RAW DATA:
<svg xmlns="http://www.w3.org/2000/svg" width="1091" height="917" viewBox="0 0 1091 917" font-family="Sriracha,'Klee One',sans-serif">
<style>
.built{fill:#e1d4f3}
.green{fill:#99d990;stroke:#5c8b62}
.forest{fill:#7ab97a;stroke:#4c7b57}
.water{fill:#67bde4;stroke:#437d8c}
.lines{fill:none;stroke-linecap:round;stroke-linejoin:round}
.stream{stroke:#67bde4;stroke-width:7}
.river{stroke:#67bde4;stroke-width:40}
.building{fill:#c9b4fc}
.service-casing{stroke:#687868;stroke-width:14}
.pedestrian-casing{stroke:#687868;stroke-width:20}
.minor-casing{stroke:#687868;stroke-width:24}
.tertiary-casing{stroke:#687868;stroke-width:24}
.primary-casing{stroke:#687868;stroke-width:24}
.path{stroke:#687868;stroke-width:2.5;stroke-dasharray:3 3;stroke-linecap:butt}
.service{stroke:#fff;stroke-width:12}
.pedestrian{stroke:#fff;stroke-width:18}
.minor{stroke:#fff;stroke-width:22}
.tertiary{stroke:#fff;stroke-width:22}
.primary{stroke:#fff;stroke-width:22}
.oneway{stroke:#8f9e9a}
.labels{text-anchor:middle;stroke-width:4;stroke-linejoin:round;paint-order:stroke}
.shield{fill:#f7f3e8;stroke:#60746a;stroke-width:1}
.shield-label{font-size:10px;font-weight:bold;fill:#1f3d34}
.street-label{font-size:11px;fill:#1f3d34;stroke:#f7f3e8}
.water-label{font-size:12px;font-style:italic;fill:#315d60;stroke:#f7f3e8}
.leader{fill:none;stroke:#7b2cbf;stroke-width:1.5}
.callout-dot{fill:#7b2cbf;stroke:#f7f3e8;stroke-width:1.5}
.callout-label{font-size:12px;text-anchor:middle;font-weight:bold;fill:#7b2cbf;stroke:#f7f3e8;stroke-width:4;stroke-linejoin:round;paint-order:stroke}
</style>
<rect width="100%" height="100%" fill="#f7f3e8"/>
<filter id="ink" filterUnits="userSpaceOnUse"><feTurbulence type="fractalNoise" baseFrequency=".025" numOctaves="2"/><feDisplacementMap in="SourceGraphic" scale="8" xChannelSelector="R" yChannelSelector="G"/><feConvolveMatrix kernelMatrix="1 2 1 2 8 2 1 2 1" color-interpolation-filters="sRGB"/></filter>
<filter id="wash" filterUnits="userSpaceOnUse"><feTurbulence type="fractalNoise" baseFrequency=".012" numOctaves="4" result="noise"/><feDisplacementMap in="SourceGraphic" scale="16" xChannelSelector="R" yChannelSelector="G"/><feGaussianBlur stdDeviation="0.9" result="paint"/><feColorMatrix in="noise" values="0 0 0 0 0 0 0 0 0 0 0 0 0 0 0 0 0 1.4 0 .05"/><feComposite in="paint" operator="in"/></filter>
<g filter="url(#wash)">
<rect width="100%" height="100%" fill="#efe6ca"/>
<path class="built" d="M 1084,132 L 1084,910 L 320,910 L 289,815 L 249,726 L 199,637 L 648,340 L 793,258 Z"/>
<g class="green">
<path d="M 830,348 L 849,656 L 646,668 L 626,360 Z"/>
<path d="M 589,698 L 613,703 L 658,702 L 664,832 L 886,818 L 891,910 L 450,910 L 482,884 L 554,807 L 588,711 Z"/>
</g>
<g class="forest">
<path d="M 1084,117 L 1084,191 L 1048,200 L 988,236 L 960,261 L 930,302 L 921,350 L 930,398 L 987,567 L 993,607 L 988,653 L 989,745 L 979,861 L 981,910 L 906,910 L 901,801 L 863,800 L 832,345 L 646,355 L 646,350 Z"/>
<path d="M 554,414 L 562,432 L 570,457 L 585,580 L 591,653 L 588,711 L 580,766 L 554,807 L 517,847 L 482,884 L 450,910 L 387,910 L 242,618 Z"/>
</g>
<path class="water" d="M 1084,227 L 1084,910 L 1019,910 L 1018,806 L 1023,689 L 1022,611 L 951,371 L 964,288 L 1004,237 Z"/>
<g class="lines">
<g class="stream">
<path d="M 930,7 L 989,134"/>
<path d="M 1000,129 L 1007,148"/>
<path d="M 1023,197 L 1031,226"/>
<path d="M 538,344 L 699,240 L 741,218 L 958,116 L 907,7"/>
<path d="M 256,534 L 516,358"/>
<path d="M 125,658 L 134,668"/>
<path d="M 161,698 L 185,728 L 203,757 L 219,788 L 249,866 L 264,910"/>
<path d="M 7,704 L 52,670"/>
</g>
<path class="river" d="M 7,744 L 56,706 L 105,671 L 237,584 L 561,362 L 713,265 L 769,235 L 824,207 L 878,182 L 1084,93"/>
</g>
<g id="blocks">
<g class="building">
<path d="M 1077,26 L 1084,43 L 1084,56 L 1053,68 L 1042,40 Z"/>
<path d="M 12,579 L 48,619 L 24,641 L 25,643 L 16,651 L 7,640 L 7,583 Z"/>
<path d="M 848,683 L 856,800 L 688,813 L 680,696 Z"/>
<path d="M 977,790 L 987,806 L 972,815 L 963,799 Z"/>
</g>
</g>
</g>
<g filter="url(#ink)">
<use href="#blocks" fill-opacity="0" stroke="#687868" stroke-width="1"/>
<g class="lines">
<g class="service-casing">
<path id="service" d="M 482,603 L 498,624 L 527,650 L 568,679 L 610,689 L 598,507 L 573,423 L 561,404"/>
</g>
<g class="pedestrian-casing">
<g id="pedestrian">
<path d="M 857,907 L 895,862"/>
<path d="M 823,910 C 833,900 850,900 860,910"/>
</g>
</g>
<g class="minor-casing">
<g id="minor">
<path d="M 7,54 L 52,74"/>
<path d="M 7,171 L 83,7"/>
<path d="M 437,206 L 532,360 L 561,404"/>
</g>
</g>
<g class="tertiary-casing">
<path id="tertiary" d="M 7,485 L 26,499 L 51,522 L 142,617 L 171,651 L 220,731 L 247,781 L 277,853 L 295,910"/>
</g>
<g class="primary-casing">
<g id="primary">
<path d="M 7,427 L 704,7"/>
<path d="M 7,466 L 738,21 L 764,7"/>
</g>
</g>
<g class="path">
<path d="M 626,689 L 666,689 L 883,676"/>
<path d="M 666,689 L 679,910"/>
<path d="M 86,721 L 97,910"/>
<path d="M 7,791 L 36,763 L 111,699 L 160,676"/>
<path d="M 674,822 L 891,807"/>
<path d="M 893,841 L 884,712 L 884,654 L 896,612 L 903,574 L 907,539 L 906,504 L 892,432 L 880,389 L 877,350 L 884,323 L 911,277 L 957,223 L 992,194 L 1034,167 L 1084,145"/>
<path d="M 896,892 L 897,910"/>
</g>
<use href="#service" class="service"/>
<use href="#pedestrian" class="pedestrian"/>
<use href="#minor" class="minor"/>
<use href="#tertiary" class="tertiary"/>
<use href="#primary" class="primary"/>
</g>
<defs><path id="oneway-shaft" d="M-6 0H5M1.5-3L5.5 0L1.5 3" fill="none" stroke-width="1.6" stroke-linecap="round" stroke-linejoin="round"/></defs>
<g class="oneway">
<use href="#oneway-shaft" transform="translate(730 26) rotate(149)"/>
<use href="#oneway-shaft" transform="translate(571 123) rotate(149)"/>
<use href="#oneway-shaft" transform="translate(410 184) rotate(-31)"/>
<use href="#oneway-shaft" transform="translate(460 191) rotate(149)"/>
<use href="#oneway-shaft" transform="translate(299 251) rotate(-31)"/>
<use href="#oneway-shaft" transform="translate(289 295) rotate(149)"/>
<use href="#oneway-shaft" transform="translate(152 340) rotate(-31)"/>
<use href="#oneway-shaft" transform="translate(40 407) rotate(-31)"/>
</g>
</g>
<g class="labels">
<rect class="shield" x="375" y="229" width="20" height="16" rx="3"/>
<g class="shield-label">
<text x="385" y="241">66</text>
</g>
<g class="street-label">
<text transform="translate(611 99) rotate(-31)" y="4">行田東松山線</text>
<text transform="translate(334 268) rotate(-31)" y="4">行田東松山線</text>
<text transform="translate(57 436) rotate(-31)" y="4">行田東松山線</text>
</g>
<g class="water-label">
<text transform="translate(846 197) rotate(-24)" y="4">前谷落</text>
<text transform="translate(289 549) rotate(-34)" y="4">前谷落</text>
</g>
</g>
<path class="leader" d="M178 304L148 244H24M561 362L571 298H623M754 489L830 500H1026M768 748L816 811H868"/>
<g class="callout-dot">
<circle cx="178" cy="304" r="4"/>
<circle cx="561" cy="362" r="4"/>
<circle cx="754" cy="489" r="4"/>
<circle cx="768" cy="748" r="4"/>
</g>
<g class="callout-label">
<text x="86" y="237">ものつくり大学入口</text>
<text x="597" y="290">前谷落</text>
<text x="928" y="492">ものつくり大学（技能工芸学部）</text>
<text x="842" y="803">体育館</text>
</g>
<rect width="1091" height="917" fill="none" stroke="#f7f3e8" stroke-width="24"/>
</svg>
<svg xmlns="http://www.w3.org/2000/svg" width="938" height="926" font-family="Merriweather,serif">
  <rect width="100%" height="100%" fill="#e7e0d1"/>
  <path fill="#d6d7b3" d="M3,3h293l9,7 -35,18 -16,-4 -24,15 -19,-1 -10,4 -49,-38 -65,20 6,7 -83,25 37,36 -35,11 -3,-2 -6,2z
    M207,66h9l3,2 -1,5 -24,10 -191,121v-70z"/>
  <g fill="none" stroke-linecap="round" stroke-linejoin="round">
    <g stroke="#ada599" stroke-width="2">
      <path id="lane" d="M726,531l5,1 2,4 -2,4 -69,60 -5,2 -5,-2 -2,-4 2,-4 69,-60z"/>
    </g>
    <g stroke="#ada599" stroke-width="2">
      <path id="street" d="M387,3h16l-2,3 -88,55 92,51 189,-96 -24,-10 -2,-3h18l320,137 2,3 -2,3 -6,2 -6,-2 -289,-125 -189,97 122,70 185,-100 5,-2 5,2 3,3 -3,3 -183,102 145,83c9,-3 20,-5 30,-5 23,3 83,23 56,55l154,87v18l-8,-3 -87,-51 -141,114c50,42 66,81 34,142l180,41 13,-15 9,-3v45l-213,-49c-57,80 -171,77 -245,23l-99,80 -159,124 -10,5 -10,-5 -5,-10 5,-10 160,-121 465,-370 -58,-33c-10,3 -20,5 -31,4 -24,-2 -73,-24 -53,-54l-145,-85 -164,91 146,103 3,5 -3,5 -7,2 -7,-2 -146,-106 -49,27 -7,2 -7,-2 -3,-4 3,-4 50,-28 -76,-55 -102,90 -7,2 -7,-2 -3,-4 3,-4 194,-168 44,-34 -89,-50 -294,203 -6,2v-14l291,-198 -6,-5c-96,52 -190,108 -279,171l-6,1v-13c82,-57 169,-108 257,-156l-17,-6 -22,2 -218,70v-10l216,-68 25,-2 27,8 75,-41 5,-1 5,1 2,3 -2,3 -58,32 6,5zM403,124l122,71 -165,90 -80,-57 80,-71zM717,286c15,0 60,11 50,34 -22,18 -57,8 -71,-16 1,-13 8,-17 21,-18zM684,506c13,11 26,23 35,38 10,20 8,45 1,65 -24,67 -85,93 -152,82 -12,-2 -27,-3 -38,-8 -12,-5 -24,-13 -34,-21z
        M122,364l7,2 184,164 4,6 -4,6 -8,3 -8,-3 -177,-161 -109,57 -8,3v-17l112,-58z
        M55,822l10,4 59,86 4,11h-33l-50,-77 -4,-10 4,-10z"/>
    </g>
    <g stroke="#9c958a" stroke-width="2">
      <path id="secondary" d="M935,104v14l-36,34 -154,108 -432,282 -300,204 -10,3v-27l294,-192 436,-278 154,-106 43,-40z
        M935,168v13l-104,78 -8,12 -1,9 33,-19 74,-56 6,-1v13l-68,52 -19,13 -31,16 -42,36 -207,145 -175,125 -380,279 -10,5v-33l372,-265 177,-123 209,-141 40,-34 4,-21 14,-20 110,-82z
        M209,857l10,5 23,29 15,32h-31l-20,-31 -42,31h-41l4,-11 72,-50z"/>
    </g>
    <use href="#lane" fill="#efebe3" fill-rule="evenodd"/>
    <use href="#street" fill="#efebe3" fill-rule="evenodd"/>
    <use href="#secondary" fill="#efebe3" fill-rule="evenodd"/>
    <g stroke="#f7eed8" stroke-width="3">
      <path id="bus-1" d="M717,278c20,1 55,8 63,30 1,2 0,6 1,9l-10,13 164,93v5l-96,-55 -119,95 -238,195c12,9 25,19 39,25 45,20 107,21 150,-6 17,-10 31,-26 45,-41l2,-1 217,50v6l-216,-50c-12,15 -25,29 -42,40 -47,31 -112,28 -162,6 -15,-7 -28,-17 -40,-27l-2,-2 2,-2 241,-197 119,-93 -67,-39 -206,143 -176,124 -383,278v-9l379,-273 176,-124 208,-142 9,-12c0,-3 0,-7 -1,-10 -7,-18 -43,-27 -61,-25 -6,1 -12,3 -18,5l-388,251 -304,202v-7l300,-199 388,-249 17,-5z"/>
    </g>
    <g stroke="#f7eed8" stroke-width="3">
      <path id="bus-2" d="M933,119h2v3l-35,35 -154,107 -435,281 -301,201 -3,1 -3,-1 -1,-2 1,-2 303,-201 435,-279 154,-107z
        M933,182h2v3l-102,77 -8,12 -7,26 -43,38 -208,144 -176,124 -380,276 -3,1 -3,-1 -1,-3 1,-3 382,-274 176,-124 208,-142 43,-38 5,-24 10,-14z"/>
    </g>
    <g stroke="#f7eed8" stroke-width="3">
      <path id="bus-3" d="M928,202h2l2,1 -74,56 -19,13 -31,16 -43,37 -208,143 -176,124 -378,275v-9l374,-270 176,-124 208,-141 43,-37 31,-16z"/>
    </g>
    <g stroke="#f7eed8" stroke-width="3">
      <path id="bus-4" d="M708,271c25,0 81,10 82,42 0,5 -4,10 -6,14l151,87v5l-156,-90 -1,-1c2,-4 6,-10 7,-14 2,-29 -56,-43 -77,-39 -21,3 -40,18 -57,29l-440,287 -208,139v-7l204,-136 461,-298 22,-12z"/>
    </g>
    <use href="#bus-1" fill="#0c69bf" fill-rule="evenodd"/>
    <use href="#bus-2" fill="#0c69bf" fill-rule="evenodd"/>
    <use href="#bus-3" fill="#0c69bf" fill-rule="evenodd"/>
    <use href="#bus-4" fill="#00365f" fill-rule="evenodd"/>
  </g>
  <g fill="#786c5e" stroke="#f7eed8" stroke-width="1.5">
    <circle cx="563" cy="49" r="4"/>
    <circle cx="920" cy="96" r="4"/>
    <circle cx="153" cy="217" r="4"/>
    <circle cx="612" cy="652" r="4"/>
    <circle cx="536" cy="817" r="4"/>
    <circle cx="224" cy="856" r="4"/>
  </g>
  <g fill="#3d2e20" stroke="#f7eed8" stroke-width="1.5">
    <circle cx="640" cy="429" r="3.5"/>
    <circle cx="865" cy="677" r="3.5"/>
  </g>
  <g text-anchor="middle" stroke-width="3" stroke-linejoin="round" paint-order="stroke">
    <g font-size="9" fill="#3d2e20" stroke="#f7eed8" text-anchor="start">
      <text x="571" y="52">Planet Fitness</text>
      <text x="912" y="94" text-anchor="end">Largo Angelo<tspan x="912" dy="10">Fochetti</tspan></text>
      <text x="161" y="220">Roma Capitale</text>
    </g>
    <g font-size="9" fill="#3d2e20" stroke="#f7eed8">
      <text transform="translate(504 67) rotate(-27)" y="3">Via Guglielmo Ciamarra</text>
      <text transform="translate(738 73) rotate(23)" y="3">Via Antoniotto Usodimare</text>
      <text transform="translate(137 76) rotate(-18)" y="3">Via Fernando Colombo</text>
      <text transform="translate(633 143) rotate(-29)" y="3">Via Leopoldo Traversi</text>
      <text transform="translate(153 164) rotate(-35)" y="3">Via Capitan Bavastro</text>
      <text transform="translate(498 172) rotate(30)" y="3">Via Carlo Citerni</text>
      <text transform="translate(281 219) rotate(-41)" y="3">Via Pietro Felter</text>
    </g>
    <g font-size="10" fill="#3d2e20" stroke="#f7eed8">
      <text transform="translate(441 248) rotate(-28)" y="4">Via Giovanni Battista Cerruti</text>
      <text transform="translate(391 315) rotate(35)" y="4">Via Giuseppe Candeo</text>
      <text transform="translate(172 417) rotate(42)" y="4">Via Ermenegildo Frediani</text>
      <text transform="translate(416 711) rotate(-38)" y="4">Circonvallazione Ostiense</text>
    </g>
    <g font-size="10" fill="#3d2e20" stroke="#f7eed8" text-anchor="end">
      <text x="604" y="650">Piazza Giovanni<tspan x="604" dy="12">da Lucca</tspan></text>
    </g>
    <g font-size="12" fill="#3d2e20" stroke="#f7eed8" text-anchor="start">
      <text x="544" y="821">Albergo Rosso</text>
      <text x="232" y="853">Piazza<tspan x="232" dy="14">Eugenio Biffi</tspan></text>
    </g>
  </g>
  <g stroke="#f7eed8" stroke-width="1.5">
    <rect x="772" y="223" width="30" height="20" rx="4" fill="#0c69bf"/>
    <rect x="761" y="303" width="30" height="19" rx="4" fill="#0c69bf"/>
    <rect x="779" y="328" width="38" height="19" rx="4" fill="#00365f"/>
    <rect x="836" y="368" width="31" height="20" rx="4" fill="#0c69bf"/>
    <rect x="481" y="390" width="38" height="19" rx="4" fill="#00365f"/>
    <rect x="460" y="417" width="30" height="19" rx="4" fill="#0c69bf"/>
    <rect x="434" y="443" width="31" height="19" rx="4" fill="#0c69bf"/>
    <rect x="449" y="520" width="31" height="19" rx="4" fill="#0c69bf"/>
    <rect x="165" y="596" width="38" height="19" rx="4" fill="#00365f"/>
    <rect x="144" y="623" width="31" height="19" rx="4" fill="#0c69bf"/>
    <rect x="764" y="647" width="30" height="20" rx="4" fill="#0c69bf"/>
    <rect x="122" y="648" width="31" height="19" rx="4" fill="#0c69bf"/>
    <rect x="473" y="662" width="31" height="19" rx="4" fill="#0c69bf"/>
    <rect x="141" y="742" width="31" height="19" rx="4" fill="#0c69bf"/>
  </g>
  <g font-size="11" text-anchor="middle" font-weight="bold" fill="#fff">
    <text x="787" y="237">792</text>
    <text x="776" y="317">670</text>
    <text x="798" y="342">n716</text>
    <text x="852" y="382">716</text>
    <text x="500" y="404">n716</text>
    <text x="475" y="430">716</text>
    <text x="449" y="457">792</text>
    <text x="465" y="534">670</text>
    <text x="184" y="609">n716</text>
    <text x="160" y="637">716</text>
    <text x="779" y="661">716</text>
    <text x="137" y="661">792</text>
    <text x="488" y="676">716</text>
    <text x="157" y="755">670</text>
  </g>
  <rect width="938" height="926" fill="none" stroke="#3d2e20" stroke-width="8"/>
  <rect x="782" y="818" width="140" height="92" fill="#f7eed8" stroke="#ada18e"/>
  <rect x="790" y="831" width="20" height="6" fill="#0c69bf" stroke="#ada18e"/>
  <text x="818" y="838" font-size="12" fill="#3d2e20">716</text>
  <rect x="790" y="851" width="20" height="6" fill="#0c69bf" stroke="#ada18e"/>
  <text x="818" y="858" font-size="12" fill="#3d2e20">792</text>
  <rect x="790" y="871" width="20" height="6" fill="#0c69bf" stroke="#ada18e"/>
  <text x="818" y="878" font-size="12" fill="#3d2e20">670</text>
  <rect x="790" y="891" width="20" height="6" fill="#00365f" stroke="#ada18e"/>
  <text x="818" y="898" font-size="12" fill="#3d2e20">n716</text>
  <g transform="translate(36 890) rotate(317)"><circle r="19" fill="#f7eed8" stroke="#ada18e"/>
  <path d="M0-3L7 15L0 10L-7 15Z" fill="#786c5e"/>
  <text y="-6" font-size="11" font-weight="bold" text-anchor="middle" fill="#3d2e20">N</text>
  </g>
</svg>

WHAT TO WORK ON: Please count the lines that hold "scale" in this data and report the total alone.

RESPONSE BOX: 2